Personally, I am a huge fan of the little discussed genre of religious horror. The Exorcist, The VVitch, Saint Maud, you name it, I love it. Many of my favourite horror movies have aspects of religion sewn into them, weaving their way through the story. The dichotomy between the comfort and purity of religion and the gritty uneasiness of horror seem to fit together in a way that just seems right. But for Mike Flanagan, the two are not mutually exclusive. In Midnight Mass there is not religion in horror, there is horror in religion, and in that way, Flanagan’s newest show shines amongst its peers.

In Midnight Mass, the monstrous is divine, and no one better demonstrates this than the two stand-out actors of the show, Hamish Linklater and Samantha Sloyan. Both play characters who are firmly Catholic, one being a priest and the other a religious zealot, and it is their believability that sells the horror. Linklater, besides being another strong contestant in the Hot Priest Olympics, shines in his role as Father Paul, bringing nuance to a character who could have been firmly placed as the show’s antagonist. Father Paul’s brush with divinity and his blind faith in his religion are utterly convincing; however, it is Sloyan’s Bev Keane that truly develops the horror of Midnight Mass.

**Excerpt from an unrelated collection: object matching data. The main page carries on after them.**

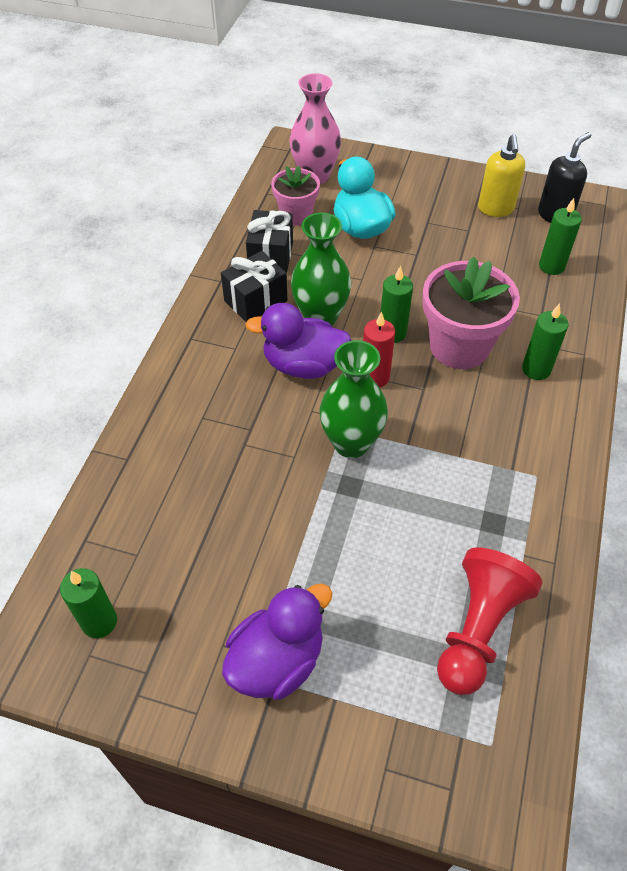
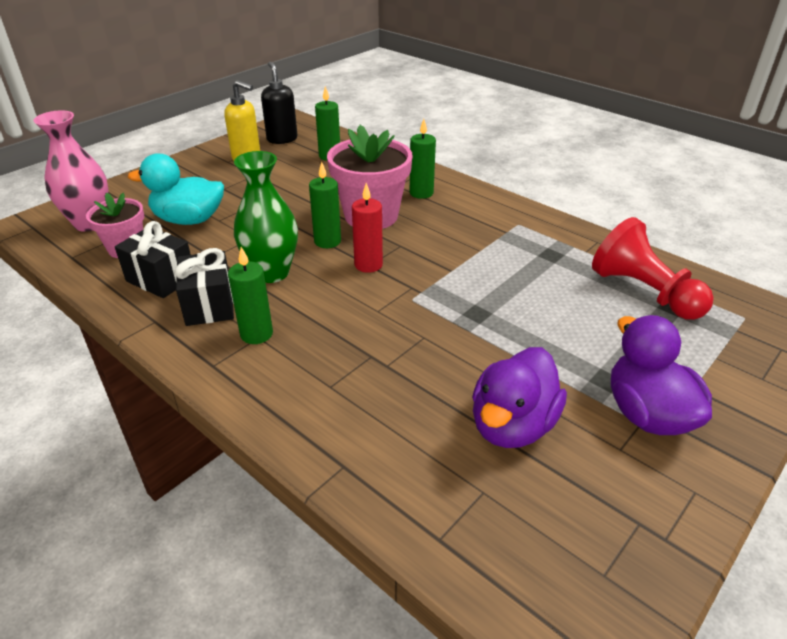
camera: 65 degrees left, 15 degrees down
green candle [60,568,117,638] -> green candle moved to [228,247,273,344]
purple duck [245,303,352,379] -> purple duck moved to [472,347,567,448]
green vase [320,340,388,458] -> none

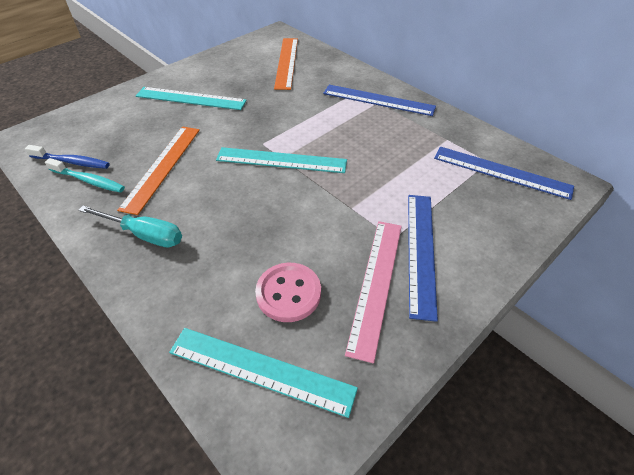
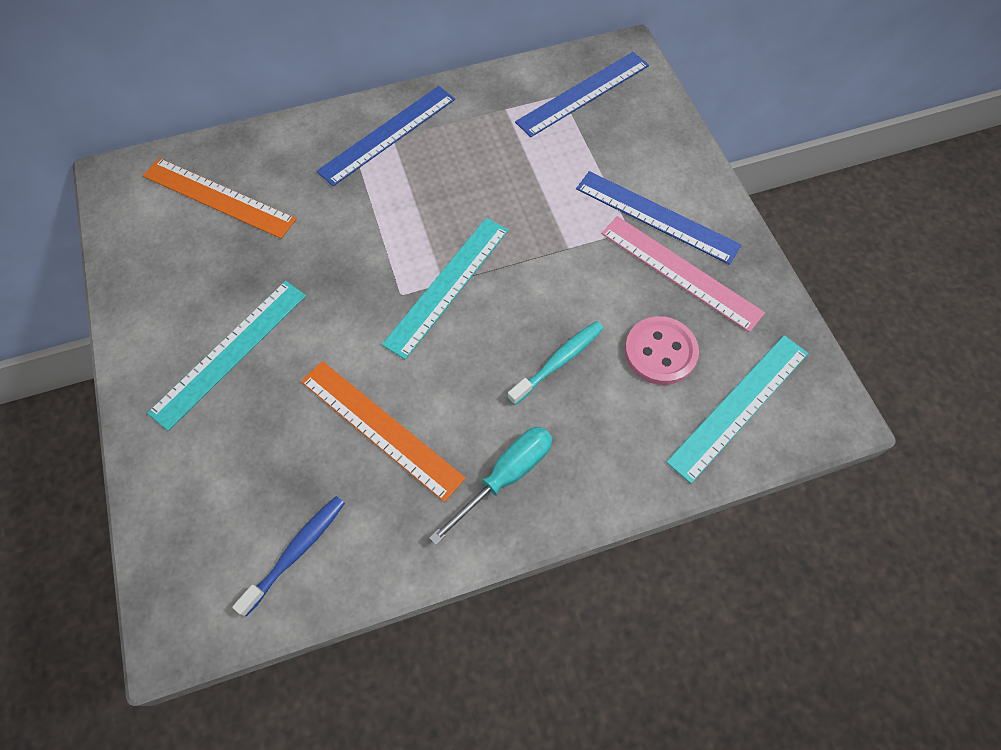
camera: 65 degrees left, 15 degrees up
turquoise toothbrush [45,158,125,193] -> turquoise toothbrush moved to [507,321,604,405]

Samantha Sloyan’s Bev Keane is every intolerant hyper-religious person you’ve ever met. She masterfully twists her faith for personal gain. Whether it is embezzling money donated to the church or cheerfully aiding and abetting murderers, she is able to write it off as God’s plan. Bev Keane is fun to hate, it’s true, but she is also genuinely terrifying in her realism. To me, the real horror of Midnight Mass is the way that humans are able to twist religion to their own ends, to make the monstrous divine. Mike Flanagan does not rely on cheap jump scares to make his show scary; he doesn’t need to. He knows that religious extremism is scary enough on its own.

In the end, Mike Flanagan’s newest horror series cements him as one of the best horror directors of this generation, because he knows that the scariest things on this earth are not monsters, but other humans.

It has been recently announced that Mike Flanagan will be directing a new horror show based on the works of Edgar Allen Poe, so I guess I will see you all then. I cannot wait.